OpenAI: 1.4 Trilyon Dolarlık Bütçe Gerekli
Sam Altman, bağımsız araştırmacı AI gayesini, OpenAI’ın resmi olarak kamu faydasına çalışan bir şirket (Public Benefit Corporation – PBC) yapısına geçişini tamamladığı gün duyurdu. Bu yeni yapı, şirketin kar gayesi gütmeyen yepyeni misyonunu muhafazayı sürdürürken, agresif araştırma takvimini destekleyecek devasa sermayeyi toplama yolundaki finansal kısıtlamaları ortadan kaldırıyor.
Finansal gücün artırılmasıyla birlikte, OpenAI önümüzdeki yıllar için 30 gigawattlık bir altyapı inşası hedefliyor. Bu, çağdaş bir nükleer reaktörün ürettiği gücün yaklaşık üç katına denk gelen dev bir kapasite gereksinimini işaret ediyor ve kestirimi olarak 1.4 trilyon dolarlık bir bütçe gerektirecek.
Öte yandan, kar emeli gütmeyen OpenAI Vakfı, şirketin yüzde 26’sına sahip olacak ve araştırma istikametini belirleyerek yapay zeka güvenliği ve etik kontrol süreçlerini yönetecek.
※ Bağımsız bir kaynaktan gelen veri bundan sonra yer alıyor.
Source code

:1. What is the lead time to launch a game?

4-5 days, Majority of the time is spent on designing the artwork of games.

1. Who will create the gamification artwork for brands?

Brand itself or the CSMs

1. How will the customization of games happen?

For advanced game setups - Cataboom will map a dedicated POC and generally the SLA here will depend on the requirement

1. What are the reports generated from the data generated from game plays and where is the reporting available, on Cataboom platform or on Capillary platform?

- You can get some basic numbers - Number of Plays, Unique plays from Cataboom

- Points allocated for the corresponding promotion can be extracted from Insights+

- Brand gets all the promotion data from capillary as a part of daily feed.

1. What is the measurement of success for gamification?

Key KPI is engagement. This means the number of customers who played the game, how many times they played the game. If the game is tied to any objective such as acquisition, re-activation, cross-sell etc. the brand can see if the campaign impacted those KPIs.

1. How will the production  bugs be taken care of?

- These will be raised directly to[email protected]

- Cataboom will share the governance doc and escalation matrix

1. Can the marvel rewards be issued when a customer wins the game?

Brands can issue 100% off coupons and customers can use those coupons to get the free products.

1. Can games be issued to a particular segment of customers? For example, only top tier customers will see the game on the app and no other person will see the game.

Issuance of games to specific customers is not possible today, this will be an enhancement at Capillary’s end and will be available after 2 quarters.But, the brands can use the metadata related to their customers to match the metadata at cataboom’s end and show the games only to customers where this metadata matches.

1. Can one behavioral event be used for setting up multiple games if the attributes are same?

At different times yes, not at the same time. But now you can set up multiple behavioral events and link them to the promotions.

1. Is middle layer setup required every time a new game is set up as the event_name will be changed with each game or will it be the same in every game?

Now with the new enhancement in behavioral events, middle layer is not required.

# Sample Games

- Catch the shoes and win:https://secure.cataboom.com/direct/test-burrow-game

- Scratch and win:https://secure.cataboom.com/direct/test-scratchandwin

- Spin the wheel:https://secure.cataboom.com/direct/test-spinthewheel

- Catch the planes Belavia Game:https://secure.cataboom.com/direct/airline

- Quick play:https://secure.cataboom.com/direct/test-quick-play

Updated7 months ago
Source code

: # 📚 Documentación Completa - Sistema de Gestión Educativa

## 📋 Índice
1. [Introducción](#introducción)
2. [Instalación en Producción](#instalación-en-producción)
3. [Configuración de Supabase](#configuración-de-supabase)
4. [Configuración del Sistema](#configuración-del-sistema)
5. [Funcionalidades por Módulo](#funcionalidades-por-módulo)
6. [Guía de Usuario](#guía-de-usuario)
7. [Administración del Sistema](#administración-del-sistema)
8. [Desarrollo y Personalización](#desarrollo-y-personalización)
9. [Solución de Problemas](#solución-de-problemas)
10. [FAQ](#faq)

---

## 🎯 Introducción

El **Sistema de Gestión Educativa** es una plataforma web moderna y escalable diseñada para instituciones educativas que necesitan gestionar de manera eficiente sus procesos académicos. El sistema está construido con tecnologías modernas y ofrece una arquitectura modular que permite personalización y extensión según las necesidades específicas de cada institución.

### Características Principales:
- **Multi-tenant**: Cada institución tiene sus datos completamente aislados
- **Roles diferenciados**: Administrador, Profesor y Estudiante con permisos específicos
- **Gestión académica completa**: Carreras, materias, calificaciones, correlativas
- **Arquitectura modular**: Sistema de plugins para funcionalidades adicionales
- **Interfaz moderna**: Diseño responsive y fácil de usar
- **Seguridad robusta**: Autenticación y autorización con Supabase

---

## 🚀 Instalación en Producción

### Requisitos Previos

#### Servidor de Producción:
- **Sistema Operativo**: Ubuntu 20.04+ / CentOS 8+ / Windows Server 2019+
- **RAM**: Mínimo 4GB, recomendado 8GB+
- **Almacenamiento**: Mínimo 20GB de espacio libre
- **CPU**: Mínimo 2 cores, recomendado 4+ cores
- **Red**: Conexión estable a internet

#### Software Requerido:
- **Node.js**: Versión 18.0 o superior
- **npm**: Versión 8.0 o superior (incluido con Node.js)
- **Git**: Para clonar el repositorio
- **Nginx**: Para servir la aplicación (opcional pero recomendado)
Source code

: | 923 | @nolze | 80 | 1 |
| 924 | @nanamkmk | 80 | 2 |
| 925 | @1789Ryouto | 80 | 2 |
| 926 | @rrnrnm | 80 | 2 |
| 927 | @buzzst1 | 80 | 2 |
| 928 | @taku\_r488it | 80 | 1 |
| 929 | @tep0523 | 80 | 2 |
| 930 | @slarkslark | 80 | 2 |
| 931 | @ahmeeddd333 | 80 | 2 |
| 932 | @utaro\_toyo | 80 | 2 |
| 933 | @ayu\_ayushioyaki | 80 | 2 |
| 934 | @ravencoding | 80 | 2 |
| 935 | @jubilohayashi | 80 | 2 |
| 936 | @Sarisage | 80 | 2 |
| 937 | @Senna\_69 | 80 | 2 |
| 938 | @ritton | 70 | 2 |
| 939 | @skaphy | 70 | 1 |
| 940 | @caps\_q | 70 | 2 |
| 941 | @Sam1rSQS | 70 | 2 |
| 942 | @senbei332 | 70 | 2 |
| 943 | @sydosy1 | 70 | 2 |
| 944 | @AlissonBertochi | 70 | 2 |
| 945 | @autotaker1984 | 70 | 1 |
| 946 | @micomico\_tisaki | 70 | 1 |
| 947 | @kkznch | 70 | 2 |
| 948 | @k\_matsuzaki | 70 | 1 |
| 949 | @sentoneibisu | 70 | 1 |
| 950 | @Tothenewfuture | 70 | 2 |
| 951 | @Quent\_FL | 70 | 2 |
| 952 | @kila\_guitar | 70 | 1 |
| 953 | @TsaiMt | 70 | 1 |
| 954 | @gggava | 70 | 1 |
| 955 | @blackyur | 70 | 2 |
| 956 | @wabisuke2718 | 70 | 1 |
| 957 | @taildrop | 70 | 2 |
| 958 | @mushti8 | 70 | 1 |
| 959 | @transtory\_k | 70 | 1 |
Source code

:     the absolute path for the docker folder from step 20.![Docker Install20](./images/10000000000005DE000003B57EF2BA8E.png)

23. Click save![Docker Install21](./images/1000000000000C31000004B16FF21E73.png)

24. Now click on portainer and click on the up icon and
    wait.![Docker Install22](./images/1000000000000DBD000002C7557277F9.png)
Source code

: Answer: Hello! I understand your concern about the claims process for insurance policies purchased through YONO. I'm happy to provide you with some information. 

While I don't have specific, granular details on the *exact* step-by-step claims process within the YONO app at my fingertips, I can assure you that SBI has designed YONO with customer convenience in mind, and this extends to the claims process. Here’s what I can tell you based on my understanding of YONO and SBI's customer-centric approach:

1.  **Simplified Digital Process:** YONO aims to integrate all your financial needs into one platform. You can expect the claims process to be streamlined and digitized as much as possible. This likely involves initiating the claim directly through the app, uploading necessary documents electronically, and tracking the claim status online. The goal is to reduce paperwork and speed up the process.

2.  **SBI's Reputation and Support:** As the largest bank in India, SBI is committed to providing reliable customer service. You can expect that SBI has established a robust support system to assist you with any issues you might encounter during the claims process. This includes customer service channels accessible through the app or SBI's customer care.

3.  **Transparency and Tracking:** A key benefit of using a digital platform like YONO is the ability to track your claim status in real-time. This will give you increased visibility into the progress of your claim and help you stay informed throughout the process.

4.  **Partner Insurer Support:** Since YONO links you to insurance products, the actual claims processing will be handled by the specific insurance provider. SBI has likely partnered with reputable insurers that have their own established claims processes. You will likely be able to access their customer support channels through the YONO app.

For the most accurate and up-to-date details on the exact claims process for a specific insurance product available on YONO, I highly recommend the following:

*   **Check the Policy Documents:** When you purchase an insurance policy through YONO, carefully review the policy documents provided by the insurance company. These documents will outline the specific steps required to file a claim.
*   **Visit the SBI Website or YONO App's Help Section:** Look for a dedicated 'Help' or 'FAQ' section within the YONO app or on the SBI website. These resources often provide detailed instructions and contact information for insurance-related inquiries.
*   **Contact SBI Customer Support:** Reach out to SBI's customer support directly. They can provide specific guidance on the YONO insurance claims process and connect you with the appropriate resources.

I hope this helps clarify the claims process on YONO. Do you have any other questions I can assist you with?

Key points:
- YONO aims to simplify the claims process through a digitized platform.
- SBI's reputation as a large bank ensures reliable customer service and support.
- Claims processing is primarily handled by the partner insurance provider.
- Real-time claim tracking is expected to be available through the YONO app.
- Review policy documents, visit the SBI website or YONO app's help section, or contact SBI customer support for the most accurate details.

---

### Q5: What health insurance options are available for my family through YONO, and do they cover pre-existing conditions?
Vakıf, ayrıyeten hastalıkların tedavisi üzere hayırsever uygulamalar için 25 milyar dolarlık bir fon ayırmış durumda. Bu stratejik adım, OpenAI’ın hem teknolojik üstünlüğünü garantilemeyi hem de sorumlu yapay zeka geliştirme anlayışını sürdürmeyi amaçladığını gösteriyor.